→ **BRIEF**
Answer these questions about the forum post below on an indexed view in SQL Server:
1. Which version and edition of SQL Server does the environment use?
2. What does SQL Server always perform instead of an index seek on the key?
3. Which column has the clustered index?

→ **EXTRACT TO READ**
Why Sql Indexed View always use Clustered Index - sql-server-2005

I need some pointer on how to debug the following problem.
Environment: SQL Server 2005 Enterprise.
I have an indexed view with contains clustered index and multiple non-unique, non-clustered index. However when I execute the query, SQL server always perform Clustered index scan instead of index seek on my key.
Here is a simplify version.
CREATE VIEW MyIndexedView WITH SCHEMABINDING
SELECT a.Col1, b.Col2, c.Col3, d.Col4
FROM a JOIN b on a.id = b.id
JOIN c on a.id = c.id
JION d on c.id = d.id
There is a clustered index on Col1, and non-unique, non-clustered on Col2, Col3.

→ **SUPPLIED INFORMATION**
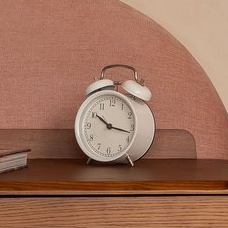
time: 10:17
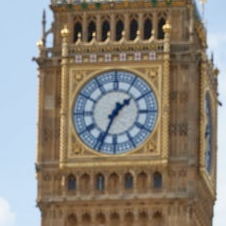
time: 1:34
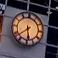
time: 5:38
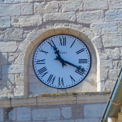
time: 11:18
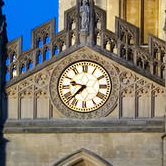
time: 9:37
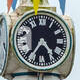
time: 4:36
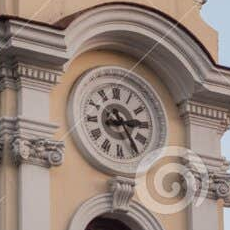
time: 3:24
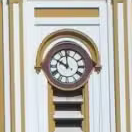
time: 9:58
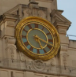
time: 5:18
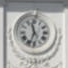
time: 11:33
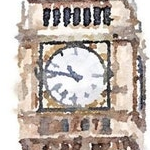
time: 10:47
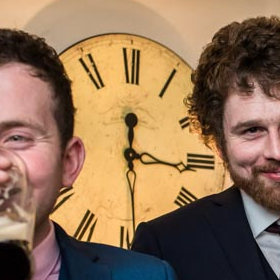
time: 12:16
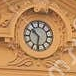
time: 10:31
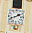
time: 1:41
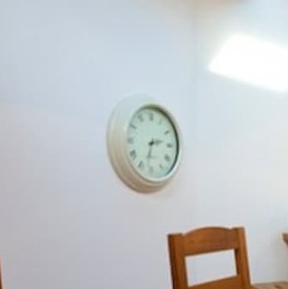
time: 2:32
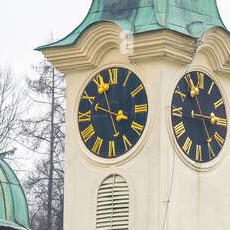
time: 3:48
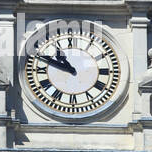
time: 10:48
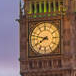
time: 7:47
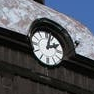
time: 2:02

* * *

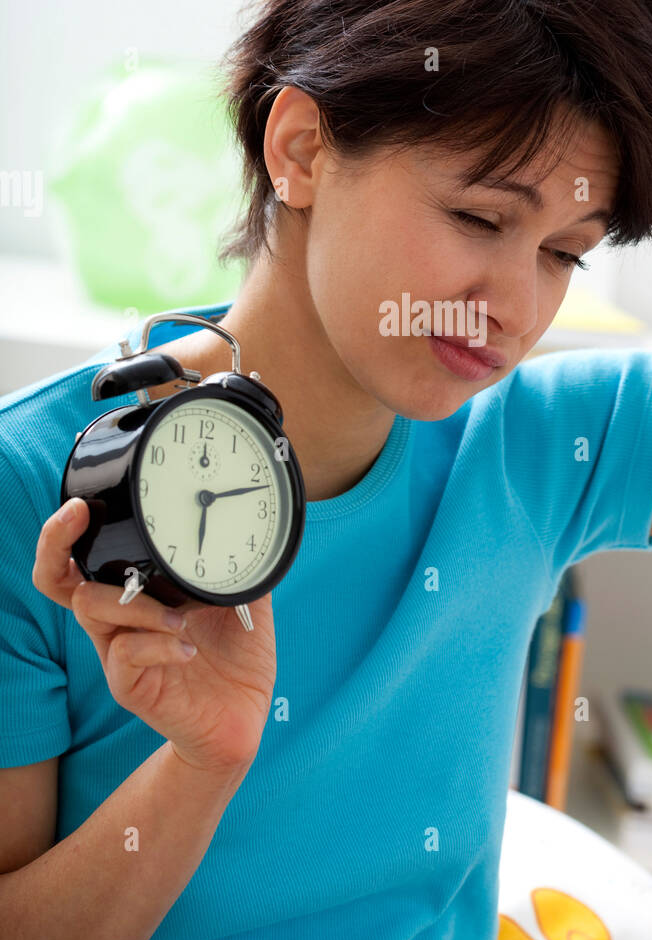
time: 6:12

* * *

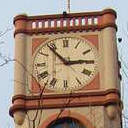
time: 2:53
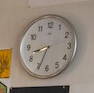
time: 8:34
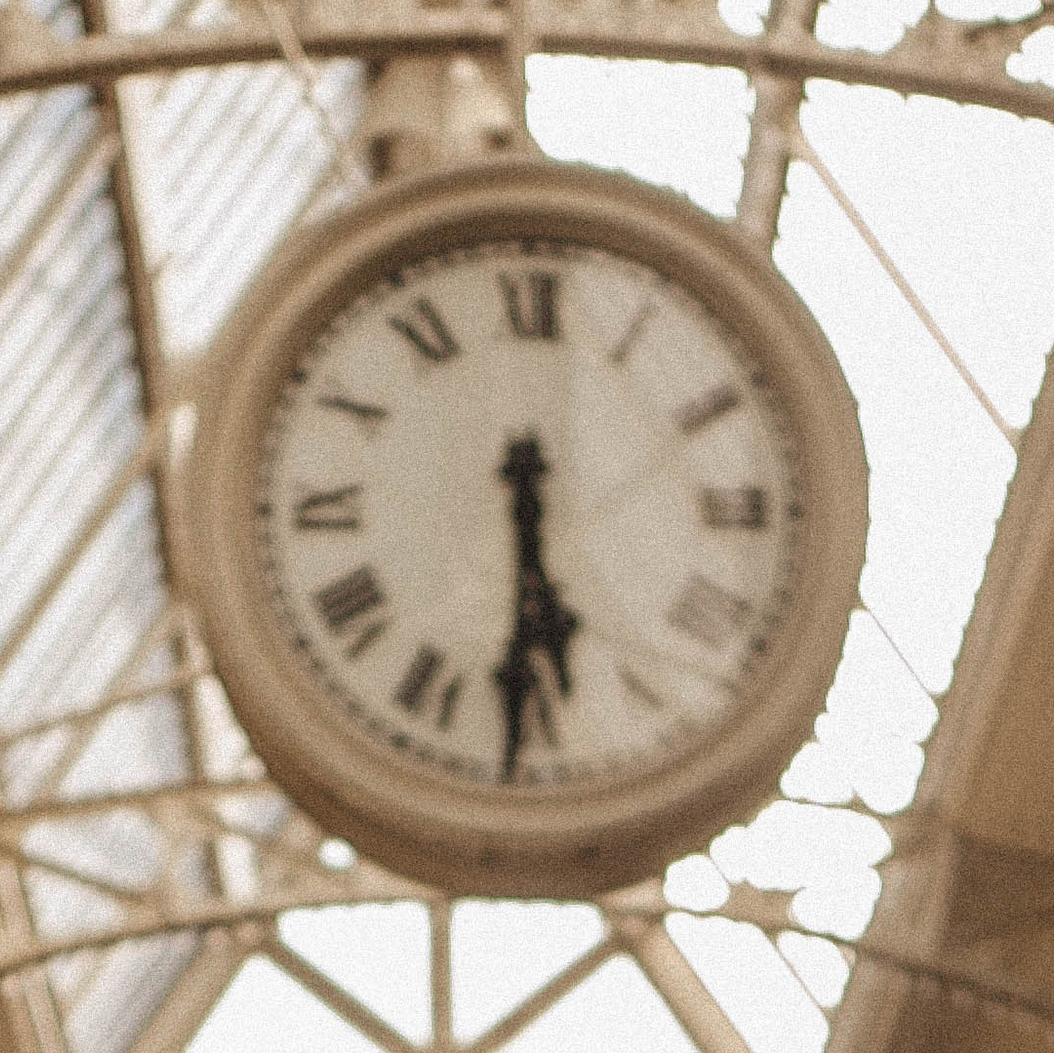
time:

→ **WORKED ANSWER**
1. SQL Server 2005 Enterprise.
2. A clustered index scan.
3. Col1.